Prompt: Leave out the pictures, and retype the remaining data exactly.

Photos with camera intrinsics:
________
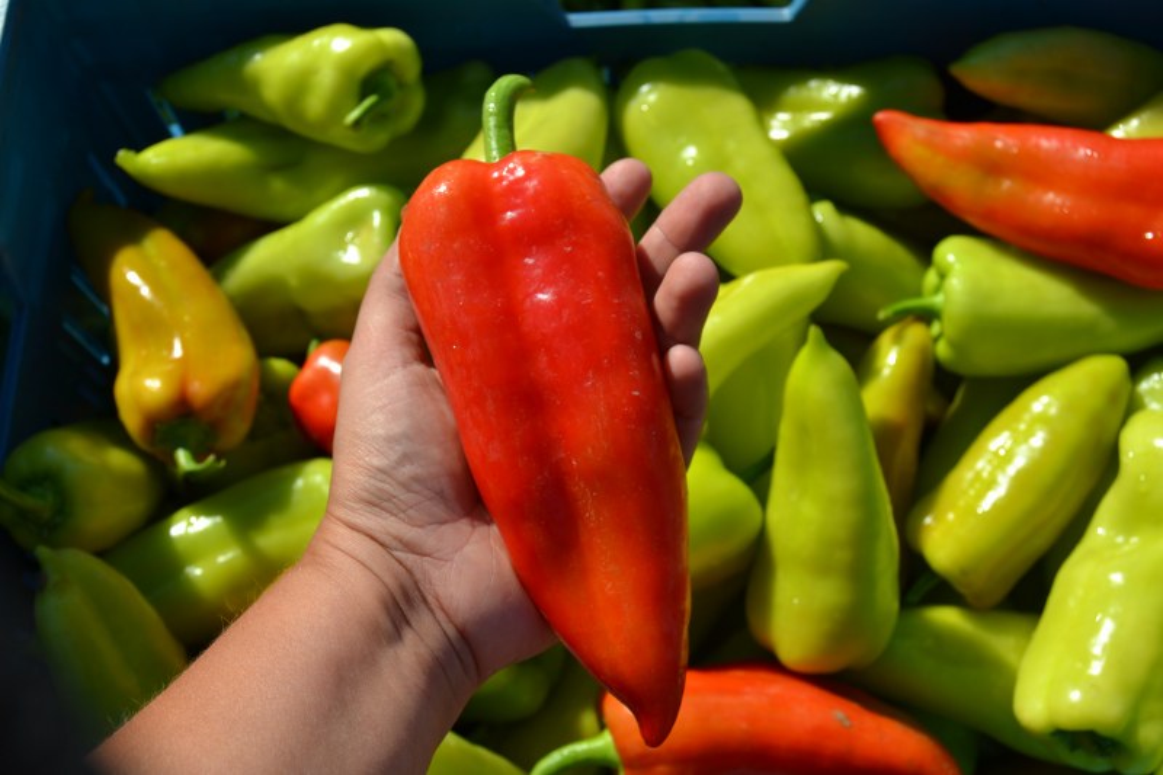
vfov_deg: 34.2
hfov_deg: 49.6
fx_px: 1260
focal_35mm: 39
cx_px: 582
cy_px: 388
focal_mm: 26
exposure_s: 1/320
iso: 100
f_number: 8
________
Answer for this exercise:
vfov_deg: 34.2
hfov_deg: 49.6
fx_px: 1260
focal_35mm: 39
cx_px: 582
cy_px: 388
focal_mm: 26
exposure_s: 1/320
iso: 100
f_number: 8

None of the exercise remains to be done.